Re: [PATCH 5/5] sched/fair: Merge select_idle_core/cpu()

From: Vincent Guittot
Date: Thu Jan 14 2021 - 10:45:44 EST


On Thu, 14 Jan 2021 at 14:53, Mel Gorman <mgorman@xxxxxxxxxxxxxxxxxxx> wrote:
>
> On Thu, Jan 14, 2021 at 02:25:32PM +0100, Vincent Guittot wrote:
> > On Thu, 14 Jan 2021 at 10:35, Mel Gorman <mgorman@xxxxxxxxxxxxxxxxxxx> wrote:
> > >
> > > On Wed, Jan 13, 2021 at 06:03:00PM +0100, Vincent Guittot wrote:
> > > > > @@ -6159,16 +6171,29 @@ static int select_idle_cpu(struct task_struct *p, struct sched_domain *sd, int t
> > > > > for_each_cpu_wrap(cpu, cpus, target) {
> > > > > if (!--nr)
> > > > > return -1;
> > > > > - if (available_idle_cpu(cpu) || sched_idle_cpu(cpu))
> > > > > - break;
> > > > > + if (smt) {
> > > >
> > > > If we want to stay on something similar to the previous behavior, we
> > > > want to check on all cores if test_idle_cores is true so nr should be
> > > > set to number of cores
> > > >
> > >
> > > I don't think we necessarily want to do that. has_idle_cores is an
> > > effective throttling mechanism but it's not perfect. If the full domain
> > > is always scanned for a core then there can be excessive scanning in
> >
> > But that's what the code is currently doing. Can this change be done
> > in another patch so we can check the impact of each change more
> > easily?
>
> Ok, when looking at this again instead of just the mail, the flow is;
>
> int i, cpu, idle_cpu = -1, nr = INT_MAX;
> ...
> if (sched_feat(SIS_PROP) && !smt) {
> /* recalculate nr */
> }
>
> The !smt check should mean that core scanning is still scanning the entire

yes good point. I missed this change.

> domain. There is no need to make it specific to the core account and we
> are already doing the full scan. Throttling that would be a separate patch.

Saved data entries:
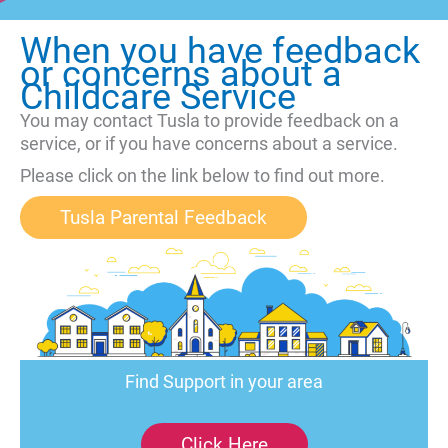
When you have feedback
or concerns about a
Childcare Service
You may contact Tusla to provide feedback on a
service, or if you have concerns about a service.
Please click on the link below to find out more.
Tusla Parental Feedback
Find Support in your area
Click Here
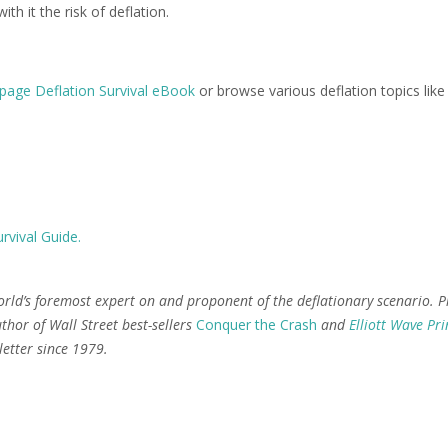
h it the risk of deflation.
page Deflation Survival eBook
or browse various deflation topics like
rvival Guide.
orld’s foremost expert on and proponent of the deflationary scenario. P
thor of Wall Street best-sellers
Conquer the Crash
and
Elliott Wave Pri
etter since 1979.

Complete the following:
• 1. Translate this sentence from the scheduler patch discussion into Spanish: "Can this change be done in another patch so we can check the impact of each change more easily?"
• 2. Carry the scheduler patch discussion forward from its final sentence.

Responses per task:
• 1. ¿Se puede hacer este cambio en otro parche para que podamos comprobar más fácilmente el impacto de cada cambio?

• 2.
>
> > This patch 5 should focus on merging select_idle_core and
> > select_idle_cpu so we keep (almost) the same behavior but each CPU is
> > checked only once.
> >
>
> Which I think it's already doing. Main glitch really is that
> __select_idle_cpu() shouldn't be taking *idle_cpu as it does not consume
> the information.

don't really like the if (smt) else in the for_each_cpu_wrap(cpu,
cpus, target) loop because it just looks like we fail to merge idle
core and idle cpu search loop at the end.

But there is probably not much we can do without changing what is
accounted idle core search in the avg_scan_cost


>
> > > workloads like hackbench which tends to have has_idle_cores return false
> > > positives. It becomes important once average busy CPUs is over half of
> > > the domain for SMT2.
> > >
> > > At least with the patch if that change was made, we still would not scan
> > > twice going over the same runqueues so it would still be an improvement
> >
> > yeah, it's for me the main goal of this patchset with the calculation
> > of avg_can_cost being done only when SIS_PROP is true and the remove
> > of SIS_AVG
> >
> > any changes in the number of cpu/core to loop on is sensitive to
> > regression and should be done in a separate patch IMHO
> >
>
> Understood.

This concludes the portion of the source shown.